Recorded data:
====
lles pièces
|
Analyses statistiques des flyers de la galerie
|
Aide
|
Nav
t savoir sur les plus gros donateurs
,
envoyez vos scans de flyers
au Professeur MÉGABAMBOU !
====
◆ **TASK DETAILS**: Make an exact transcription of the entries above.

◆ **TASK RESPONSE**:
lles pièces
|
Analyses statistiques des flyers de la galerie
|
Aide
|
Nav
t savoir sur les plus gros donateurs
,
envoyez vos scans de flyers
au Professeur MÉGABAMBOU !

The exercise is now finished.